Les manifestants s’infiltrent dans les ruelles du Marais, l’accueil des Parisiens y est moins chaleureux que boulevard Haussmann. Des désaccords entre gilets jaunes commencent à se montrer, certains voulant profiter des ruelles pour monter des barricades tandis que d’autres veulent manifester de la manière la plus « propre » possible et démontent les barricades.
« En Mai 68, on n’a pas obtenu 35 % en plus sur le Smic uniquement en marchant dans la rue ! » Sébastien vient de Normandie, il est conducteur de bus et veut convaincre les gens autour de lui que la radicalité est nécessaire à la réussite du mouvement. La manifestation continue, sans barricades mais aussi sans heurts, sans casse et de nouveau sans policiers.
Le cortège rejoint celui de la CGT sur le boulevard Beaumarchais et les deux manifestations déambulent ensemble vers la place de la Bastille, point d’arrivée du cortège de la CGT. Le cortège syndical est plus long, les manifestants marchent plus lentement et sont plus dispersés. Les gilets jaunes apportent de la vigueur à la procession syndicale et des slogans sont repris unanimement par les jaunes et les rouges : « Partage du temps de travail, partage des richesses ou alors ça va péter ! ».
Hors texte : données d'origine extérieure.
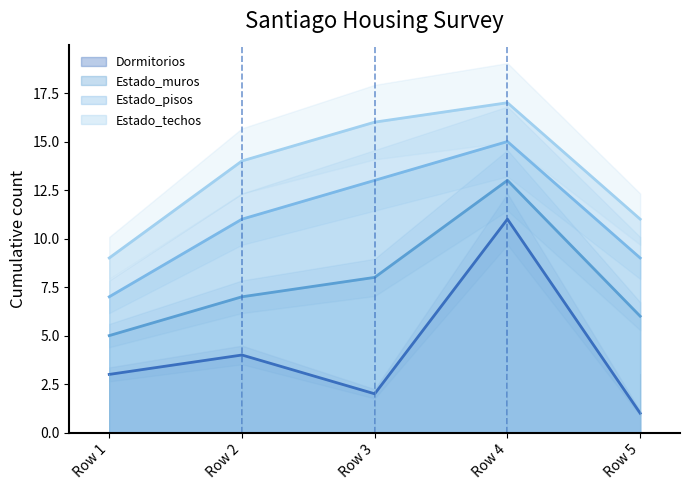

Which label corresponds to the largest value in the chart?

Row 4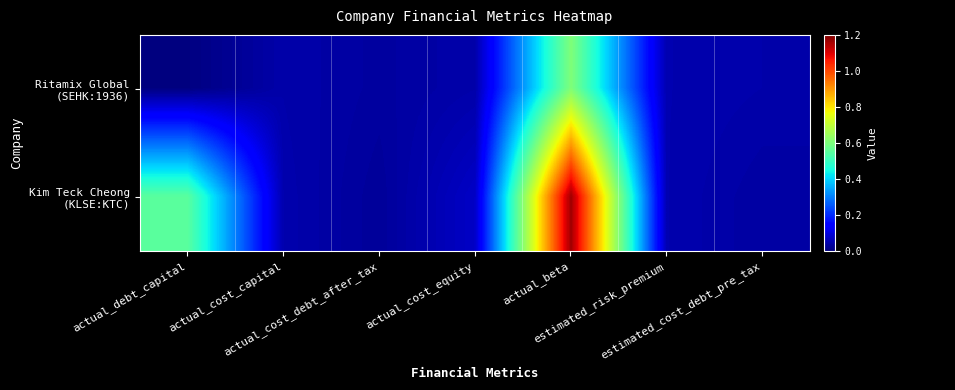

List the series in order of their peak value, lowest first.

Ritamix Global (SEHK:1936), Kim Teck Cheong (KLSE:KTC)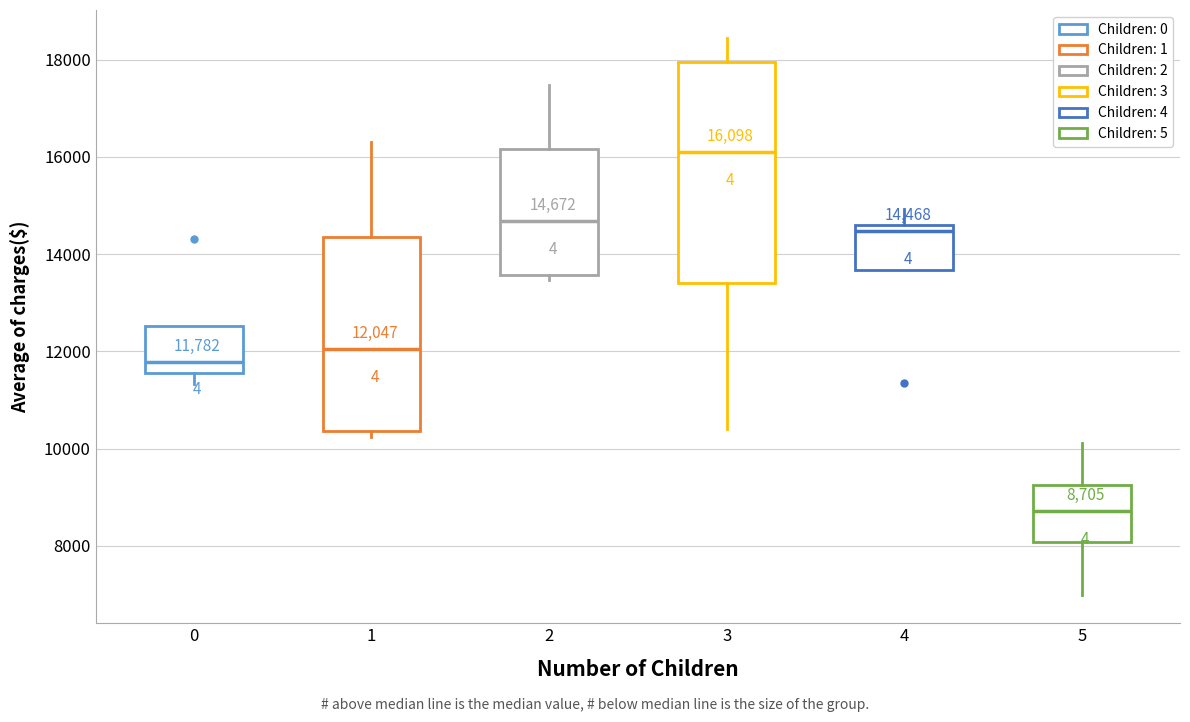

Which box is the tallest, from its lower edge to its upper edge?

3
Sur la place de la Bastille, l’euphorie d’avoir trouvé de nouveaux manifestants retombe. La volonté apartisane des gilets jaunes est un des fondements de leur mouvement et ils décident de continuer par la rue Saint-Antoine, tandis que la CGT prend la rue de Lyon. Sabine, militante syndicale, se réjouit d’avoir marché quelques dizaines de mètres avec les gilets jaunes et aimerait plus d’unité. Elle est également fière de son syndicat qui décide de braver l’interdit et de continuer sa procession au delà du trajet déclaré en préfecture : « Ça nous change de la honte de la manifestation autour du bassin du canal [le 23 juin 2016, la manifestation syndicale contre la loi travail n’avait été autorisée qu’à faire des tours autour du bassin de l’Arsenal, à côté de la place de la Bastille, NDLR] ! »
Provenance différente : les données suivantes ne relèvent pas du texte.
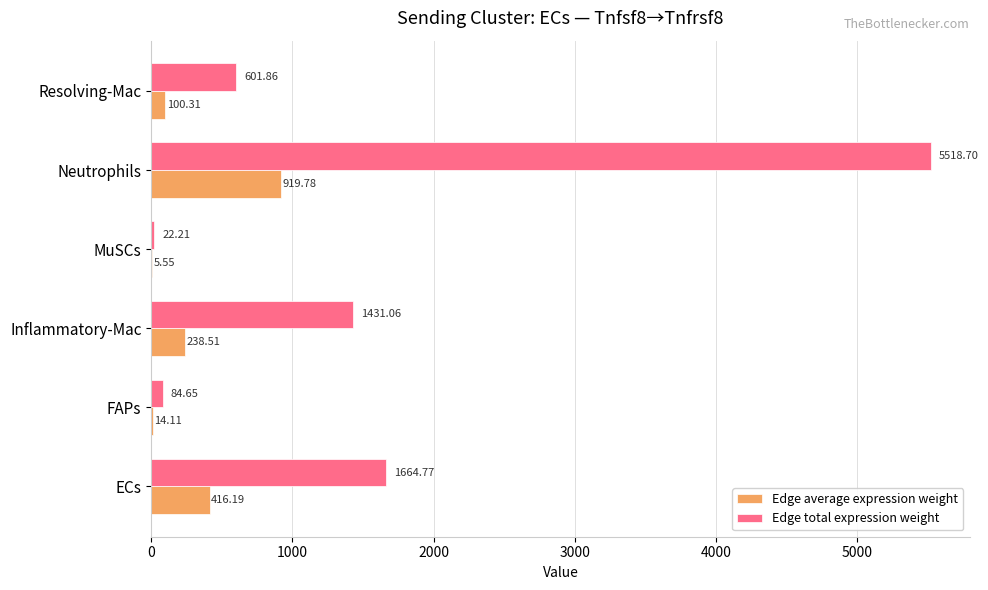

What is the total value across all series at Neutrophils?

6438.5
La manifestation quitte rapidement la place de la Bastille, poussée par les CRS qui vident la place. Le cortège s’étire, beaucoup de manifestants semblent perdus dans les rues parisiennes mais une majorité de manifestants rejoignent les quais. Les conducteurs sortent leur gilet jaune et klaxonnent, sans animosité. Le spectacle est déroutant, les voitures se frayent un chemin lentement entre les gilets jaunes qui marchent tranquillement sur la route, beaucoup de touristes sont stupéfaits et filment.
Une fois le cortège arrivé au jardin des Tuileries, les CRS envoient des grenades lacrymogènes sans sommation afin de décourager quiconque voudrait se rendre sur la place de la Concorde. Les manifestants empêchent la sécurité de fermer les grilles du jardin et le traversent afin de rejoindre la rue de Rivoli. Il est 17h, c’est la fin de la procession, les CRS bloquent la plupart des sorties et des manifestants ont monté des barricades. Ce n’est qu’ici qu’un petit groupe de personnes sans gilets jaunes cassent des vitrines afin de se servir à l’intérieur des magasins : « Joyeux Noël, les jeunes ! » lance un retraité amusé par le spectacle. La plupart des manifestants se dispersent et c’est un autre jeu qui débute, beaucoup de manifestants sont encore présents mais peu portent de gilet jaune, des barricades sont montées et enflammées. Les pompiers sont empêchés de pénétrer jusqu’à la place Vendôme afin d’éteindre les incendies.
La nuit tombe, la fumée est épaisse et les feux s’embrasent les uns à la suite de autres. Il est 18h et en passant d’une rue à une autre, on trouve un Paris qui manifeste avec énergie ou un Paris qui s’insurge avec colère et détermination.